Dear Tami … how to answer?
I am finding it difficult because I actually have very little information here.
While you are (perhaps) understandably focusing on the UFR, it is interesting to me that your blood pressure problems start so early in your dialysis run.
While I can probably make some educated guesses about some of the missing information: you are young and have a ‘primary renal disease’ (eg: APCKD) rather than a systemic disease (eg: diabetes), I do not know these things. But, I can take a guess - and it is just a guess - that your heart is in good shape (not a certain assumption) and you do not have the micro-vascular or neuropathic disease that accompanies, for example, diabetes. But you might be on medication – potentially anti-hypertensive medication – and that is not stated.
The first thing I would want to be sure of is that you are on no medications that might impact your blood pressure. If so, and before all else, this might need attention.
Secondly, I would want to know your weight … and whether you are overweight. While you may not be, it can be very difficult to determine – accurately – the dry weight of a patient who is overweight.
I would also want to know the status of your heart – perhaps with an echocardiogram.
Your serum albumin might also be important, though it is not immediately clear why you would have a low albumin with APCKD. I only raise it because it might be an issue. I simply don’t know enough of your case to know.
Why do I go to these things? Well, all can impact on blood pressure … especially early on in a run … and your blood pressure does seem to be dropping, from your description, right near the start of treatment. Even if your UFR is set early at 200, and even if this does turn out to be too great a UFR for you, it would be unusual for this to manifest as symptomatic hypotension so early in the course of your run unless accompanied by some other factor. As a result, it makes me wonder if there are other reasons for your low BP … pills, a cardiac output issue or – most likely of all – you are running too low a dry weight and there may be a need to reset your dry weight upwards now that you are established on dialysis.

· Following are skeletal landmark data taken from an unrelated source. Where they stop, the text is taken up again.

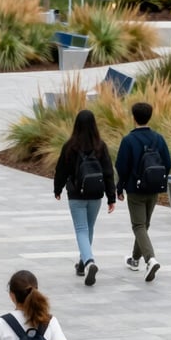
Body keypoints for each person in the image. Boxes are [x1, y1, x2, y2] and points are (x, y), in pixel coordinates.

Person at [53, 110, 116, 287]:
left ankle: (88, 262)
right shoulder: (100, 146)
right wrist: (111, 197)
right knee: (89, 228)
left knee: (81, 229)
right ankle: (82, 264)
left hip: (76, 194)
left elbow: (61, 170)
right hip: (96, 194)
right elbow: (108, 173)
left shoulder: (70, 146)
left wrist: (57, 188)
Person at [115, 101, 171, 283]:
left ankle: (150, 259)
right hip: (154, 189)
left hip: (136, 189)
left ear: (134, 118)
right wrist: (159, 180)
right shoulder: (159, 139)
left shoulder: (128, 140)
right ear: (150, 116)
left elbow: (121, 166)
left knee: (139, 226)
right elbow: (168, 163)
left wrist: (120, 187)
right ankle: (134, 260)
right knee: (144, 225)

You ask … “how does an educated patient approach their physician regarding the UFR peer reviewed recommendation?”
Perhaps my response, here, would be talk to him/her. Ask of your nephrologist the questions you have asked of me.
He/she will have the sort of information I do not. If it is your UFR, and that truly is the problem, then he/she will be able to easily exclude the issues - and there are others, too - that I have raised and come to the right conclusion.
While it may well be, as you have said, a matter of winding back the UFR, I am not yet convinced that is the only problem here.
So … talk it over with your nephrologist and your team. While it may correctly be a matter of lengthening your treatment to allow a lower UF rate of, say, 8ml/kg/hr, there are other possibilities that I cannot forsee that may equally be an issue.
There is nothing like having a talk with your management team. They are there and have all the information. I am not. They are ideally placed to solve this problem for you. I am not.
And, for my gut feel? With a higher dry weight, you will experience … less hypotensive episodes, less treatment-related hypovolaemic stimulation of thirst, less post-treatment thirst, less tendency to fluid excess between treatments, less interdialytic weight gain, less staff-patient angst and less of a need for a high UFR during the next treatment.
From afar, I suspect your dry weight assessment is at the core of the problem. But … you need a close up assessment. Good luck with your visit. I hope it all gets sorted.